“A maioria das medidas que reduzem o tráfego motorizado nas cidades melhora a qualidade de vida em muitos pontos. Quanto maior a redução, maiores os benefícios. Também é mais barato e menos poluente”, aponta.
Autor do livro Carfree Cities
De onde vem e para onde vão as pessoas? Com tanto tráfego, rodovias e congestionamentos, é difícil responder a essa pergunta com exatidão, mas, se for na capital paulista, elas provavelmente vão de carro. Pelo mundo, algumas cidades buscam alternativas para diminuir a dependência da sociedade pelo transporte individual, e uma solução está se destacando: os bairros sem carros.
Leuven, cidade com cerca de 100 mil habitantes na Bélgica, tornou-se um símbolo desse movimento. Como parte da estratégia do plano de circulação local, o centro foi dividido em cinco setores. A nova organização impossibilita a circulação de carros entre um setor e outro, a menos que o motorista volte para o anel viário.
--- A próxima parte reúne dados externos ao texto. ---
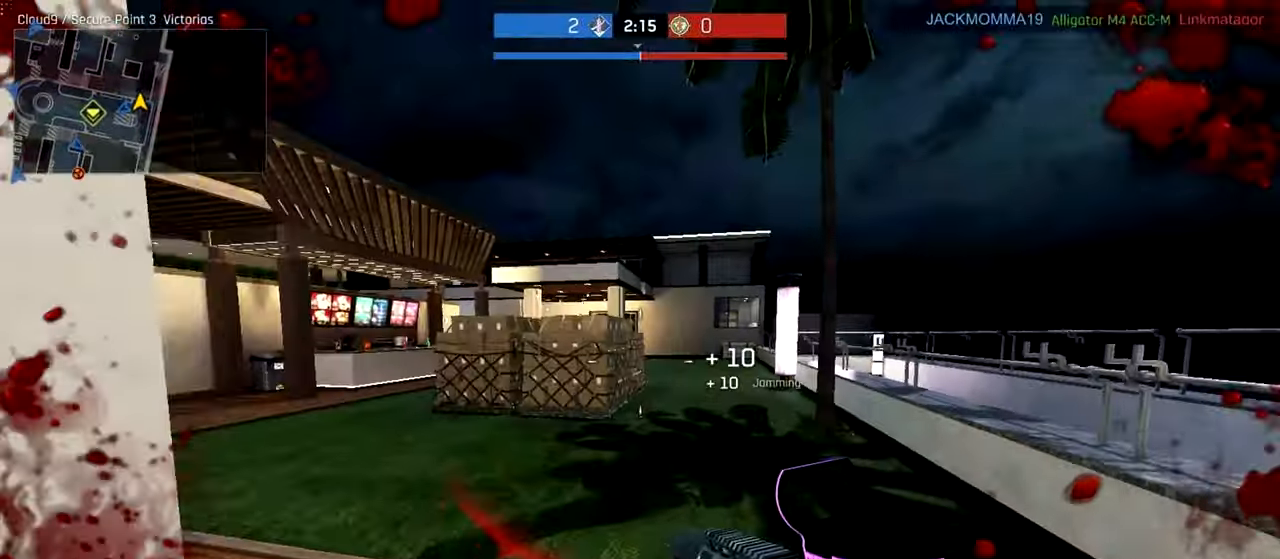
{"keys": ["ctrl", "w"], "mouse": [], "events": [[180, "a", "up"]]}
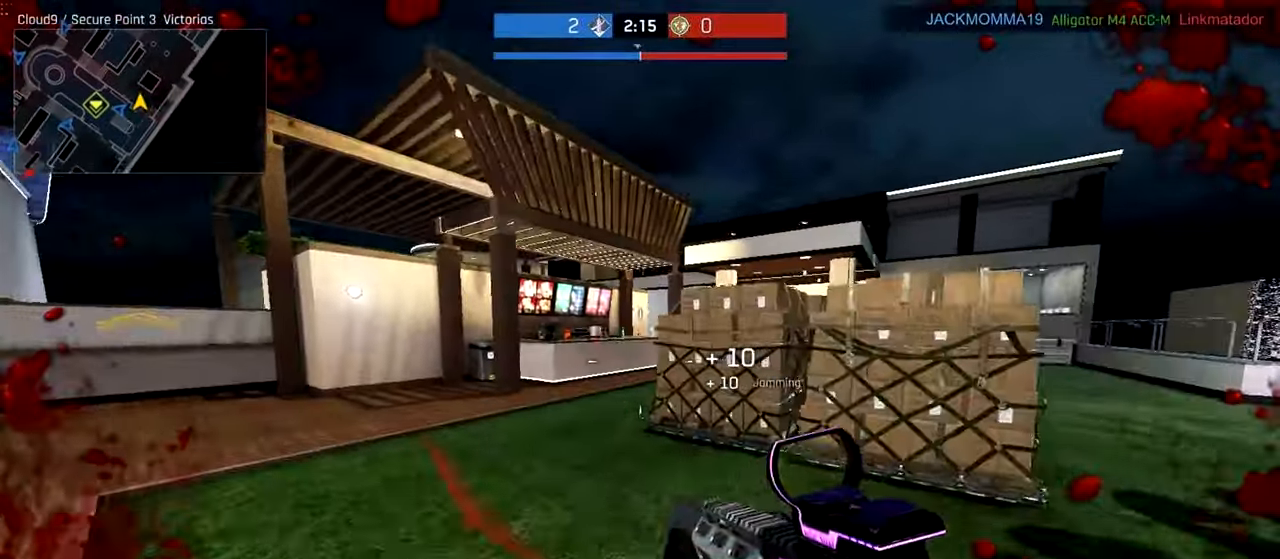
{"keys": ["ctrl", "r", "w"], "mouse": [], "events": [[500, "r", "down"]]}
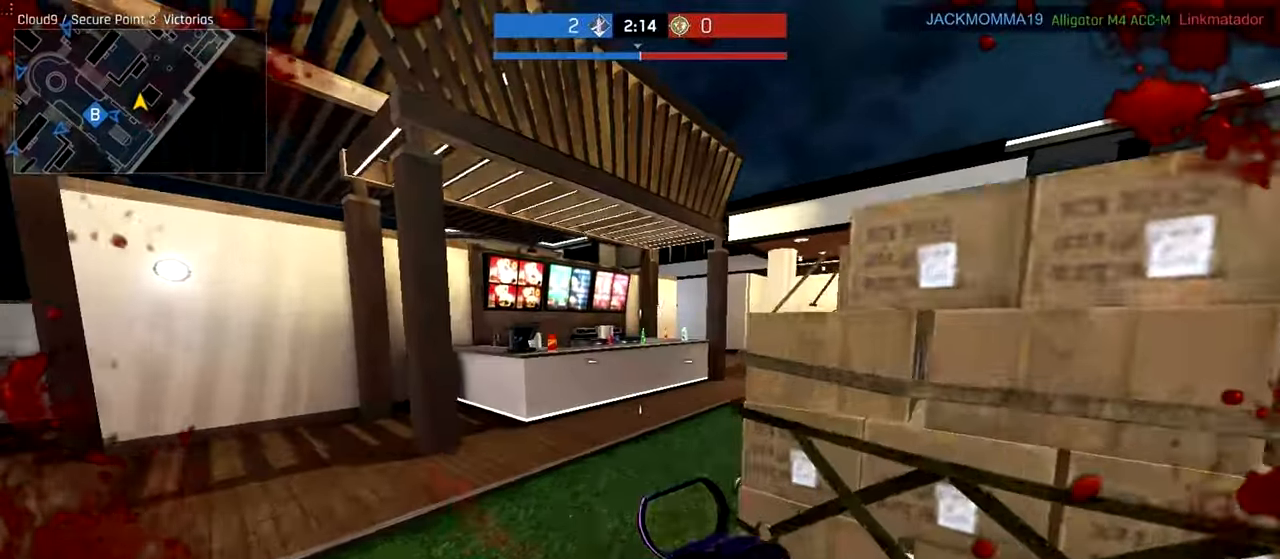
{"keys": ["d", "w"], "mouse": [], "events": [[100, "ctrl", "up"], [100, "r", "up"], [400, "d", "down"]]}
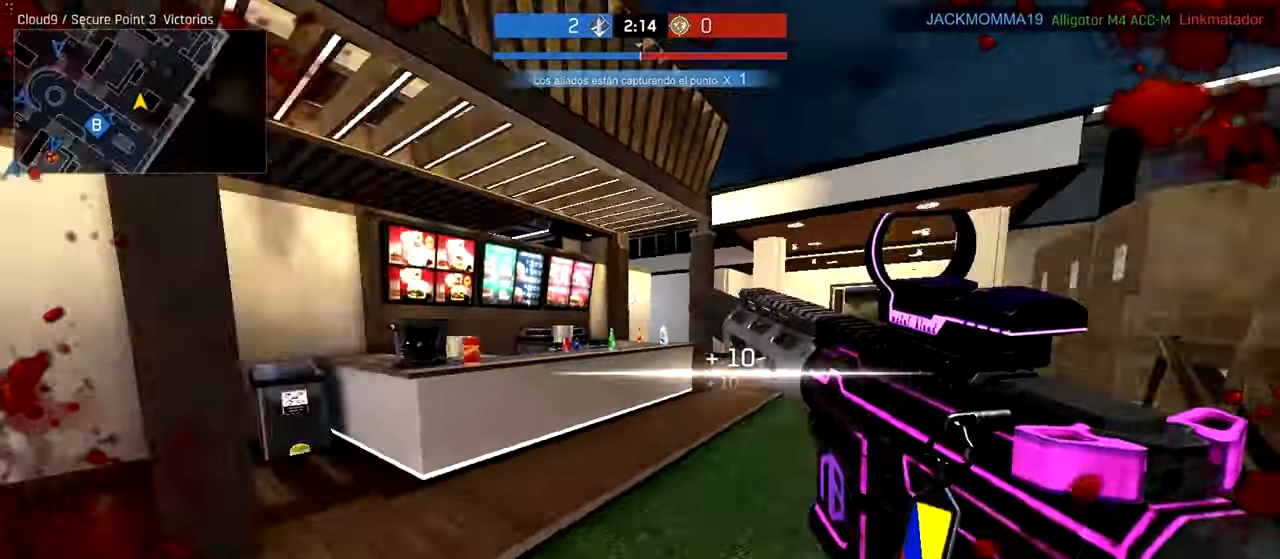
{"keys": ["a", "w"], "mouse": [], "events": [[40, "w", "up"], [280, "w", "down"], [340, "d", "up"], [440, "a", "down"]]}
Ou seja, a área roxa, no mapa abaixo, só pode ser acessada por outros modais de trânsito:
Na prática, ainda podem acessar as áreas os carros que pertencem a moradores da região, visitantes, entregadores e emergências médicas. No entanto, existe uma série de restrições para atender ao plano da cidade de proibir a circulação de automóveis entre os bairros. Esse banimento fez com que a bicicleta se tornasse o meio de transporte preferido da população, seguido pelo transporte público.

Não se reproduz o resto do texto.